Known as Thailand’s Manny Pacquiao, Poonsawat Kratingdaenggym has just one defeat from 38 bouts, suffered at the hands of Wladimir Sidorenko when challenging for the WBA bantamweight belt three years ago.
Included amongst his victims is Ricardo Cordoba, the man dethroned in sensational fashion by Dunne on an unforgettable night at the O2 on March 21.
Poonsawat has waited 18 months to get his mandatory challenge. An all-action fighter, Dunne likens him to a Tasmanian Devil.
“I’m not going to have to look for him in the ring, that’s for sure,” he said at yesterday’s press conference in the O2. “He’s going to be chasing me, he’s going to be looking for me and that’s what I want.
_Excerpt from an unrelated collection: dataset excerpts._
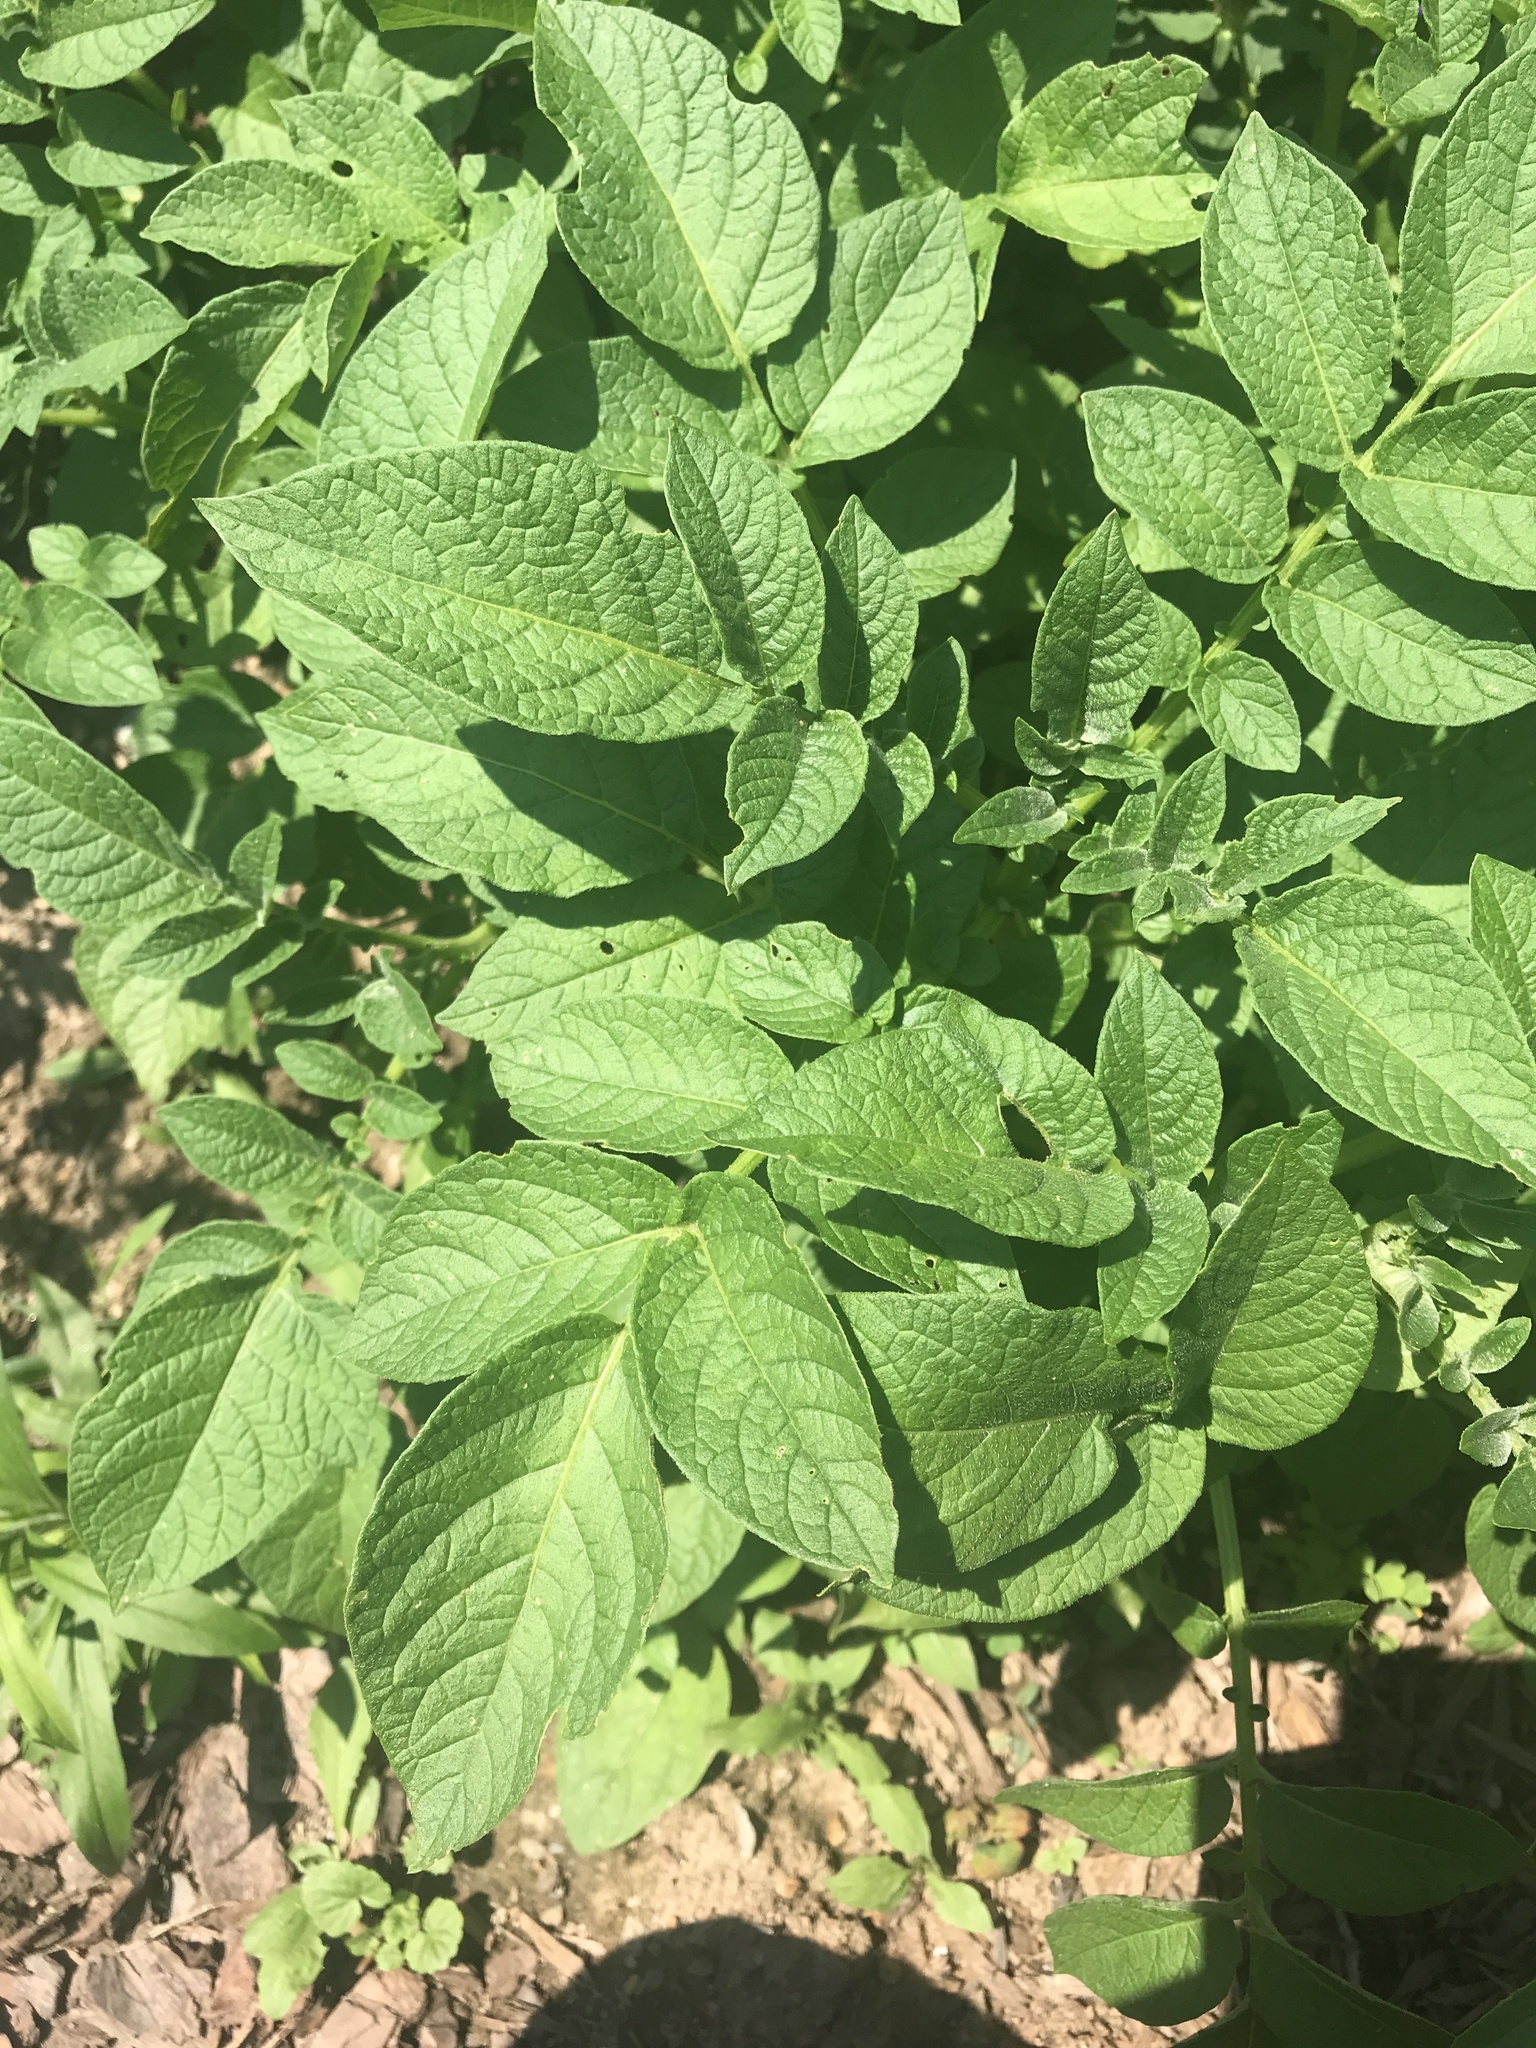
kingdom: Plantae
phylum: Tracheophyta
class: Magnoliopsida
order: Solanales
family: Solanaceae
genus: Solanum
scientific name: Solanum tuberosum
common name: Potato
He’s going to look to get inside me (but) I’ve got a three-inch height advantage on him.
“I want to box him. I want to give him a lesson and show him what the art of boxing is all about. I’m a better boxer than a fighter but physically we showed that we are matured and we are getting stronger, that we are more durable. The last fight, getting up twice to knock down Cordoba, has done a lot for me, not just boxing-wise, but mentally.”
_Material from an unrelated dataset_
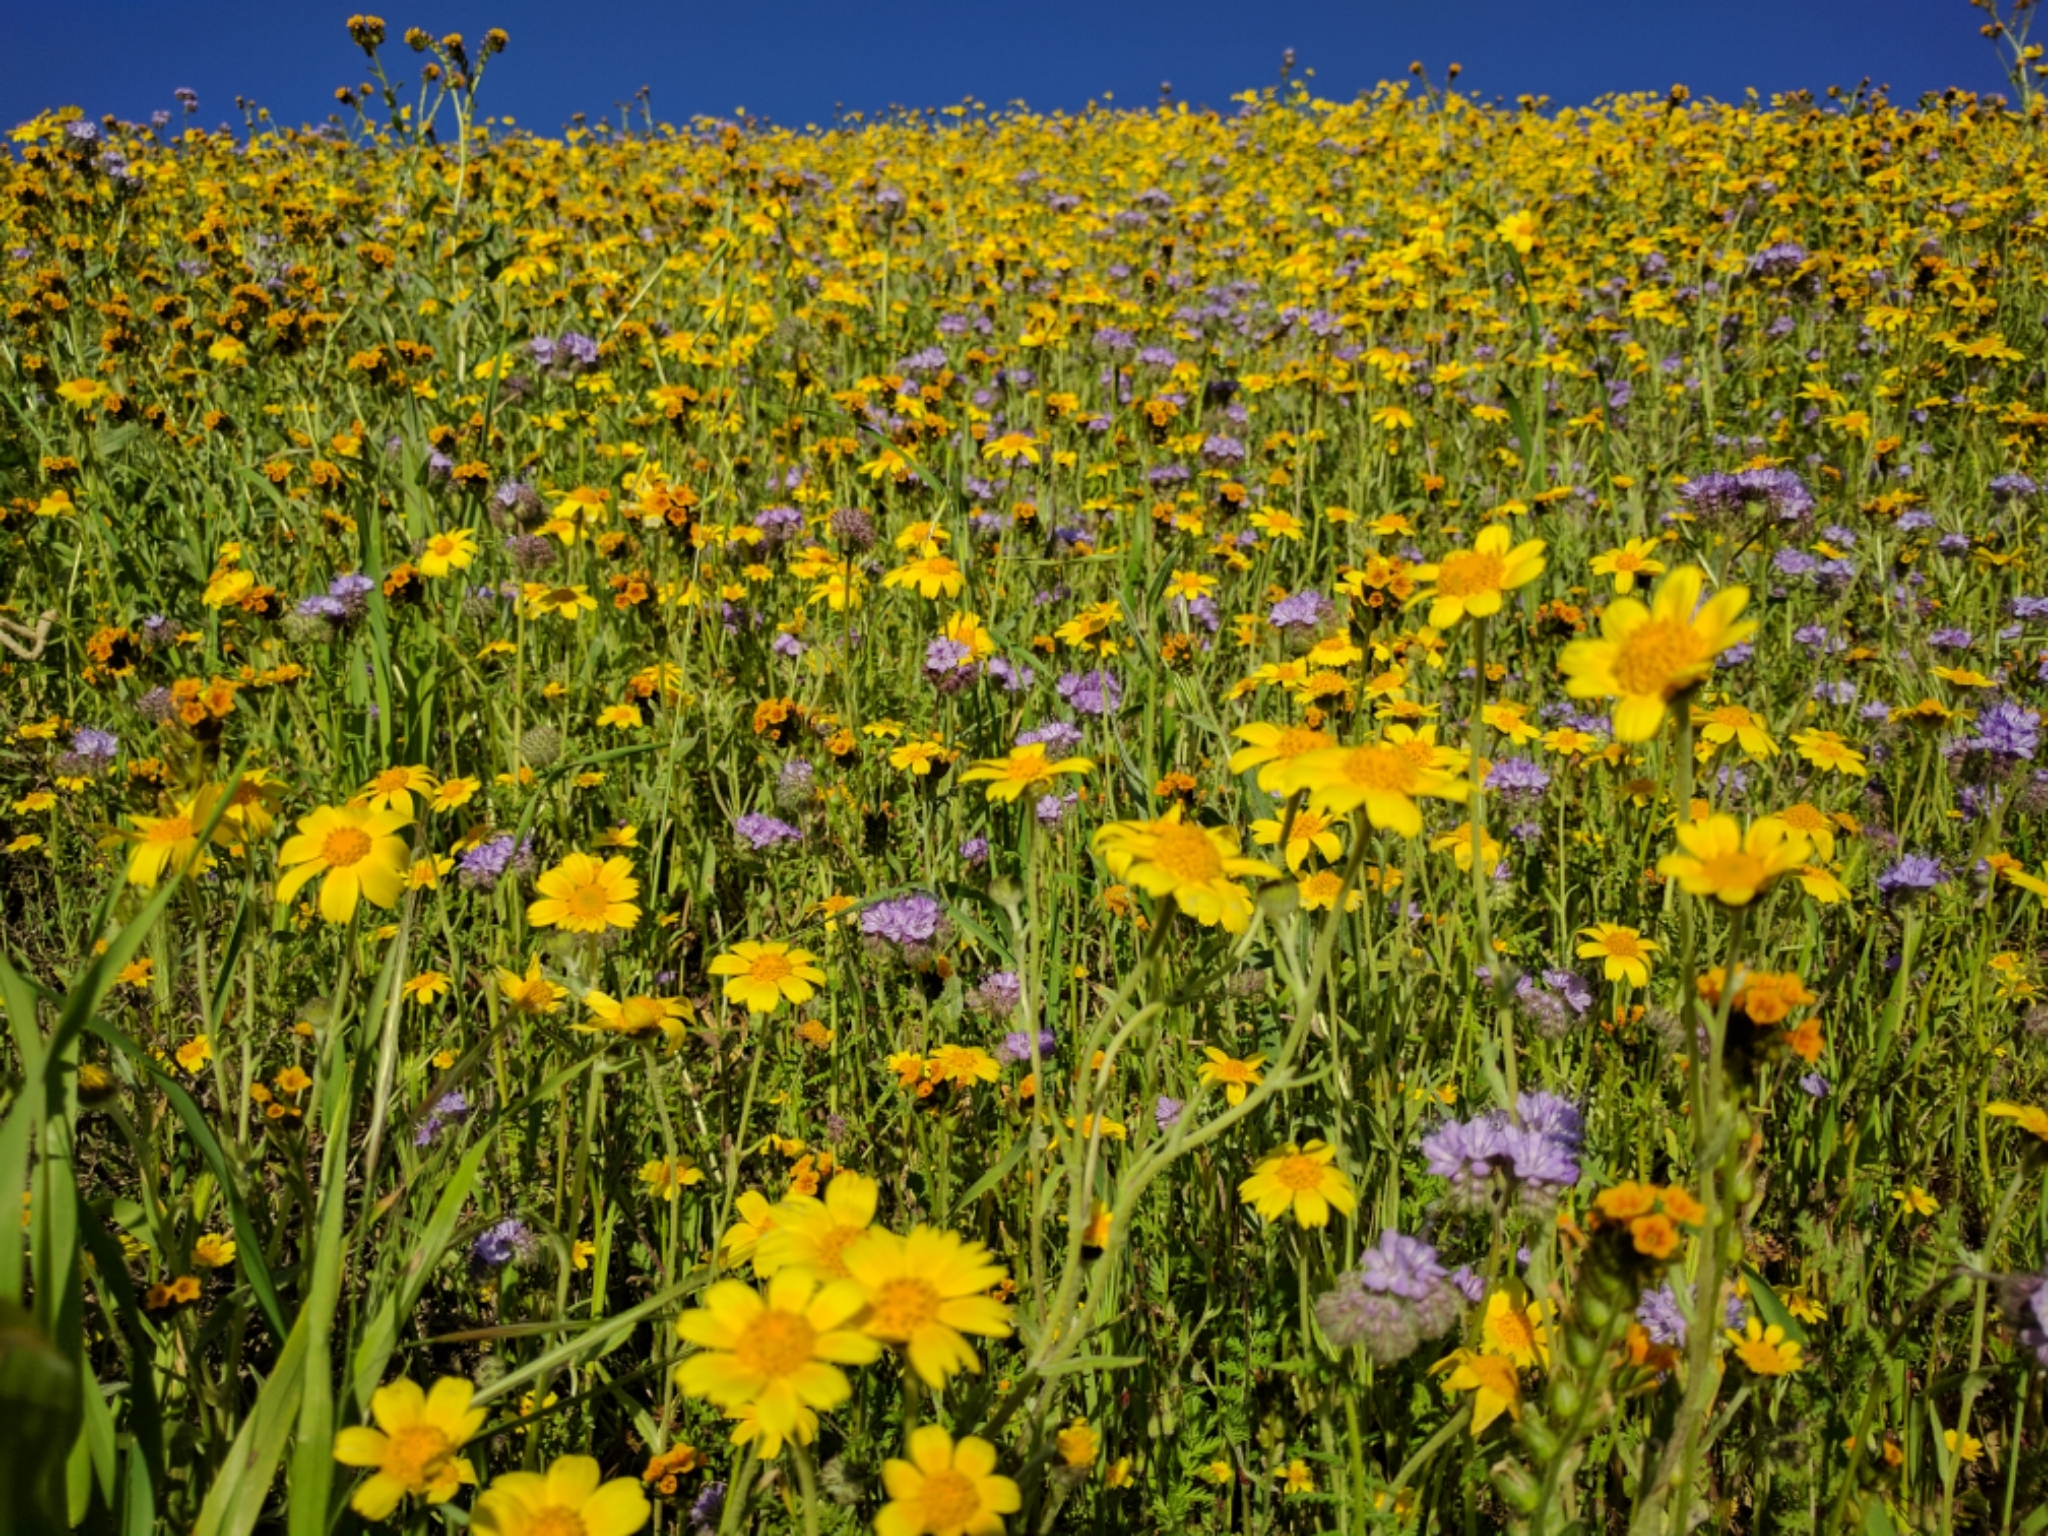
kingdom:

Poonsawat has been quoted as saying that while Dunne has plenty of heart, he does not think he is a skilled boxer. The champion is unperturbed.
“He obviously didn’t watch me box. Everyone is entitled to their opinion and I’ll show him exactly what I can do when I get into the ring. I believe that technically, I can handle myself with anybody in the world.
“I think I’m going to be too much for him. He’s saying I’m not a skilful fighter, he’s obviously not an educated man in boxing. I’m ready to pull out all the stops.”
Promoter Brian Peters had tried to set up a voluntary defence before taking on Poonsawat. Celestino Caballero, Steve Molitor and Juan Manuel Lopez were amongst the names being bandied about.
Negotiations with Israel Vazquez were advanced but he is still on medical suspension and wanted to fight at featherweight.
In the end, the WBA stepped in and ruled that Dunne must fight the patient Poonsawat. That suited the Dubliner just fine.
“When we set out to discuss our next step, I said ‘let’s fire, let’s put him bed (or) he’s always going to be there’. Being champion of the world you’ve got to be willing to fight the next best thing and Poonsawat has been the next best thing for 18 months.”
Dunne has been in camp with trainer Harry Hawkins in Belfast for the past four weeks, having begun his own preparations two months before that.
Renowned conditioning expert Mike McGurn was credited with a huge role in enabling Dunne to outstay Cordoba in a gruelling contest to claim the coveted belt and he reckons that his charge will be three times as good come September 26.
“My conditioning is improving all the time,” Dunne insists. “I’m probably ready to fight at this stage but it’s about making sure I don’t peak too early. We will now start studying videos and the movement that will be used against (Poonsawat) and try and work those into every routine that we do.
“I’ve been going through torture the last few weeks in training. It’s been great becoming world champion but I wanna stay there. The one thing I’ve still got is hunger (even though) I’ve achieved my lifetime ambition.
“(The training) is just not human. It’s definitely not fun. I’m pushing my body to the limits. Between Mike and Harry, they’ve everything in hand.”
Tickets for the Hunky Dorys World Title Fight Night, at which Cavan’s Andrew Murray also defends his EU Lightweight crown, are priced from €50 and go on sale from 9am today from Ticketmaster and usual outlets.